(Source data)
"""

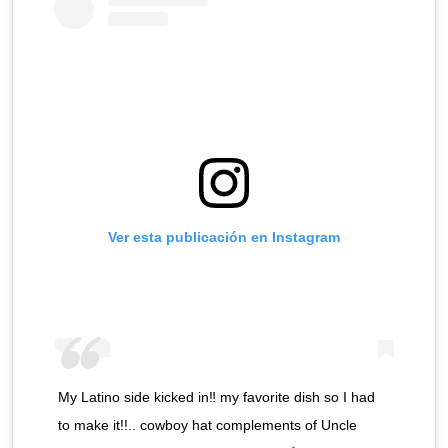
Ver esta publicación en Instagram
My Latino side kicked in‼️ my favorite dish so I had
to make it!!.. cowboy hat complements of Uncle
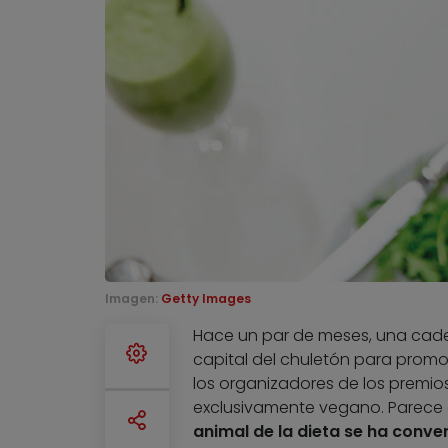
Imagen:
Getty Images
Hace un par de meses, una cad
capital del chuletón para promo
los organizadores de los premios
exclusivamente vegano. Parece
animal de la dieta se ha conv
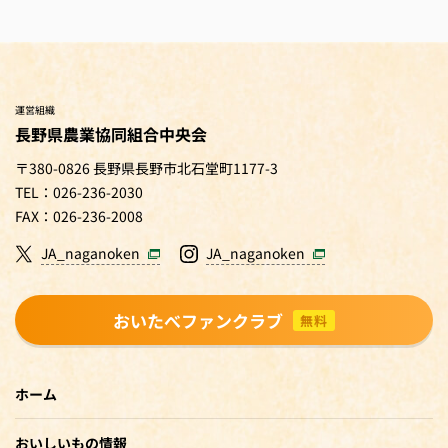
運営組織
長野県農業協同組合中央会
〒380-0826 長野県長野市北石堂町1177-3
TEL：026-236-2030
FAX：026-236-2008
JA_naganoken
JA_naganoken
おいたべファンクラブ
無料
ホーム
おいしいもの情報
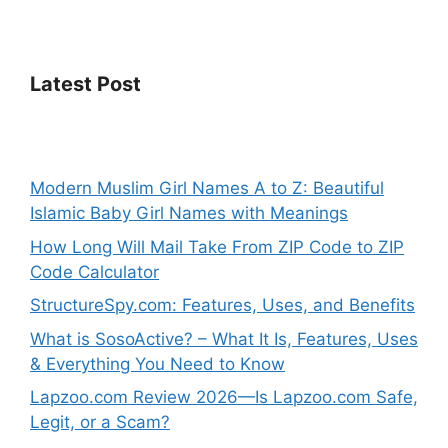
Latest Post
Modern Muslim Girl Names A to Z: Beautiful
Islamic Baby Girl Names with Meanings
How Long Will Mail Take From ZIP Code to ZIP
Code Calculator
StructureSpy.com: Features, Uses, and Benefits
What is SosoActive? – What It Is, Features, Uses
& Everything You Need to Know
Lapzoo.com Review 2026—Is Lapzoo.com Safe,
Legit, or a Scam?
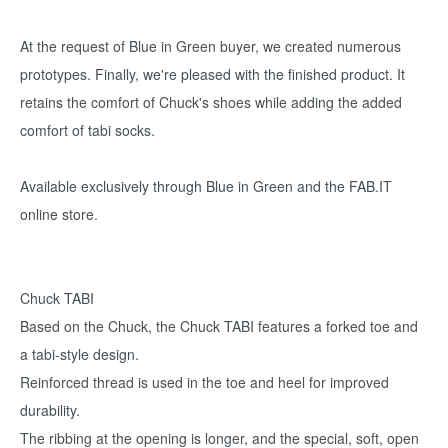
At the request of Blue in Green buyer, we created numerous
prototypes. Finally, we're pleased with the finished product. It
retains the comfort of Chuck's shoes while adding the added
comfort of tabi socks.
Available exclusively through Blue in Green and the FAB.IT
online store.
Chuck TABI
Based on the Chuck, the Chuck TABI features a forked toe and
a tabi-style design.
Reinforced thread is used in the toe and heel for improved
durability.
The ribbing at the opening is longer, and the special, soft, open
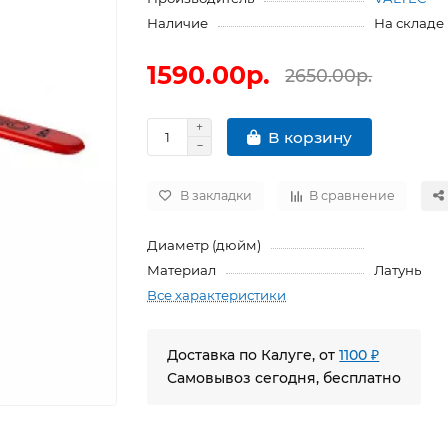
Наличие
На складе
1590.00р.
2650.00р.
В корзину
В закладки
В сравнение
Диаметр (дюйм)
Материал
Латунь
Все характеристики
Доставка по Калуге, от
1100 ₽
Самовывоз сегодня, бесплатно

"""

### ASSIGNMENT
Repeat, exactly and in full, every entry in the data, but not the pictures.

### RESPONSE BOX
Ver esta publicación en Instagram
My Latino side kicked in‼️ my favorite dish so I had
to make it!!.. cowboy hat complements of Uncle
Imagen:
Getty Images
Hace un par de meses, una cad
capital del chuletón para promo
los organizadores de los premios
exclusivamente vegano. Parece
animal de la dieta se ha conv
運営組織
長野県農業協同組合中央会
〒380-0826 長野県長野市北石堂町1177-3
TEL：026-236-2030
FAX：026-236-2008
JA_naganoken
JA_naganoken
おいたべファンクラブ
無料
ホーム
おいしいもの情報
Latest Post
Modern Muslim Girl Names A to Z: Beautiful
Islamic Baby Girl Names with Meanings
How Long Will Mail Take From ZIP Code to ZIP
Code Calculator
StructureSpy.com: Features, Uses, and Benefits
What is SosoActive? – What It Is, Features, Uses
& Everything You Need to Know
Lapzoo.com Review 2026—Is Lapzoo.com Safe,
Legit, or a Scam?
At the request of Blue in Green buyer, we created numerous
prototypes. Finally, we're pleased with the finished product. It
retains the comfort of Chuck's shoes while adding the added
comfort of tabi socks.
Available exclusively through Blue in Green and the FAB.IT
online store.
Chuck TABI
Based on the Chuck, the Chuck TABI features a forked toe and
a tabi-style design.
Reinforced thread is used in the toe and heel for improved
durability.
The ribbing at the opening is longer, and the special, soft, open
Наличие
На складе
1590.00р.
2650.00р.
В корзину
В закладки
В сравнение
Диаметр (дюйм)
Материал
Латунь
Все характеристики
Доставка по Калуге, от
1100 ₽
Самовывоз сегодня, бесплатно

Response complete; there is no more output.